What is the treatment for rabies?
Unfortunately, there is no effective treatment for rabies once the symptoms of the illness have developed. It is always lethal, especially for an unvaccinated animal. The affected animal dies within 7 to 10 days from the day the rabies symptoms appear. Since rabies presents a serious public health threat, pets suspected of having the rabies are often euthanized.
Rabies can be prevented in humans if medical care is sought soon after an exposure to the rabies virus. The cost of treatment for people is above $3000 for each series of post exposure shots and increases depending on the situation. If left untreated, rabies is always deadly.

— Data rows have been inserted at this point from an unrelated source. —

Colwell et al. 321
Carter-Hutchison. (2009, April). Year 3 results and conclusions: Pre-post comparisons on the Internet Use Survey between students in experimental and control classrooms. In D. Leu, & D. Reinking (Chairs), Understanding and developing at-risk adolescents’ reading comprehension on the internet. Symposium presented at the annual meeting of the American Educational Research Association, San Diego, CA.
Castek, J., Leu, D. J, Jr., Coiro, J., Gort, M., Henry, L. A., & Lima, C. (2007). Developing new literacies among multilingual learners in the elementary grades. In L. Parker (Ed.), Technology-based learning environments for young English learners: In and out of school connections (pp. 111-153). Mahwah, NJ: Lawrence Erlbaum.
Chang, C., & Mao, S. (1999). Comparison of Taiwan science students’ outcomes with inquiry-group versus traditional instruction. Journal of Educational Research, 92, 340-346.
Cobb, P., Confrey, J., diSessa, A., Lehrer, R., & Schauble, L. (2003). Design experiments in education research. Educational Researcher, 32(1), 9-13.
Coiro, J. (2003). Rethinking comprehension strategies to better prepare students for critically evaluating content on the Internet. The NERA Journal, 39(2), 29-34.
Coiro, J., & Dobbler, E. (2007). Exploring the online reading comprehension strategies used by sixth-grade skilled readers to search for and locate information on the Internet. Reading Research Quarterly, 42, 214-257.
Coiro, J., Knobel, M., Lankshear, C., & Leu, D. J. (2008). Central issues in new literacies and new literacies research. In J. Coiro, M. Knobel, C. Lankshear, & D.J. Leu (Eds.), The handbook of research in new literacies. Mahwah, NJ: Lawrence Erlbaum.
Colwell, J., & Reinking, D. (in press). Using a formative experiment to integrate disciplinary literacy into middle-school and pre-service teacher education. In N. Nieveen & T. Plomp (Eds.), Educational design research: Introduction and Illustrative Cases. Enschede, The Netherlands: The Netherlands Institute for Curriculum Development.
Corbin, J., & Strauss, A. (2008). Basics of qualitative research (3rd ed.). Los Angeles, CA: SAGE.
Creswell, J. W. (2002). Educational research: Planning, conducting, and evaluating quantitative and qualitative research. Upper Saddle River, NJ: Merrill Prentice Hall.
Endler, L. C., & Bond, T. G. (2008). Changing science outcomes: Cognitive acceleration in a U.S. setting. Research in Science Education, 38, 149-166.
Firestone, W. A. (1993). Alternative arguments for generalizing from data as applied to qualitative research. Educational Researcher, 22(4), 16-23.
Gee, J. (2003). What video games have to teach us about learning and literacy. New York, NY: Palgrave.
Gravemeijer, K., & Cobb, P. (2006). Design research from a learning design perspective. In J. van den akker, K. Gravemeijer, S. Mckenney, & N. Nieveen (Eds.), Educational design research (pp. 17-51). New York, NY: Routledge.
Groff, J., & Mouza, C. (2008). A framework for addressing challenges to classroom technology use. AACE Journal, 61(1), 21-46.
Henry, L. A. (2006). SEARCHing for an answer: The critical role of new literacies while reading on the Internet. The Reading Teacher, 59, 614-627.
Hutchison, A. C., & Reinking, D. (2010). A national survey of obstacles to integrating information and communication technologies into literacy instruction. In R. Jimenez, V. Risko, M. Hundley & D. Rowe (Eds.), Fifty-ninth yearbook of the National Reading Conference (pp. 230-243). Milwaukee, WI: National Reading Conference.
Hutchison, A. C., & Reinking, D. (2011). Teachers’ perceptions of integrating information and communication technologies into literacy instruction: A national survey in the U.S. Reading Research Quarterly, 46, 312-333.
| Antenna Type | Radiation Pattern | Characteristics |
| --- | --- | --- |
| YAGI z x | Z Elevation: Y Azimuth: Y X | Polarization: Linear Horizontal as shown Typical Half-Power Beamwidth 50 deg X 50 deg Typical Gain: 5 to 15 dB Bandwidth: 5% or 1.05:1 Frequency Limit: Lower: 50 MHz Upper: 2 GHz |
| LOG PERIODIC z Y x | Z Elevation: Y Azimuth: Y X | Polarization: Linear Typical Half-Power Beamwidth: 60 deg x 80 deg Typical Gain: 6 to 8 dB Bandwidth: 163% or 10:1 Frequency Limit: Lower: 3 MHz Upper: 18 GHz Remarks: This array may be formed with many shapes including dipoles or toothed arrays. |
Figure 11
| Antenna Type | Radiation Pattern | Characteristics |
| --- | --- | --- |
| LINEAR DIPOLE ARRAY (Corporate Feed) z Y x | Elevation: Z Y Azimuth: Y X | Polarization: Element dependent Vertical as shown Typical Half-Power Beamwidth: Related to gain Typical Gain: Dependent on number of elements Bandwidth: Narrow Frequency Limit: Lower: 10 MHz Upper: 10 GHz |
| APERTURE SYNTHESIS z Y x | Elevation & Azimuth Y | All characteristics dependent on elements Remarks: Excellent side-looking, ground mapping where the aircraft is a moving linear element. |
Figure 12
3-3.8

The Wise Old Sayings “Prevention is better than Cure” is the best way to prevent Rabies. Though fatal, rabies can be prevented by keeping few things in mind. Keep your pet up to date with rabies vaccination through a licensed veterinarian. Ensure not to be too friendly with wild or stray animals. Report any strange behaving animal (exhibiting rabies symptoms) to your local animal control agency instead of trying to be a savior. Avoid touching a suspected rabid animal, even if it is your beloved pet. Stay Safe and Stay Happy!!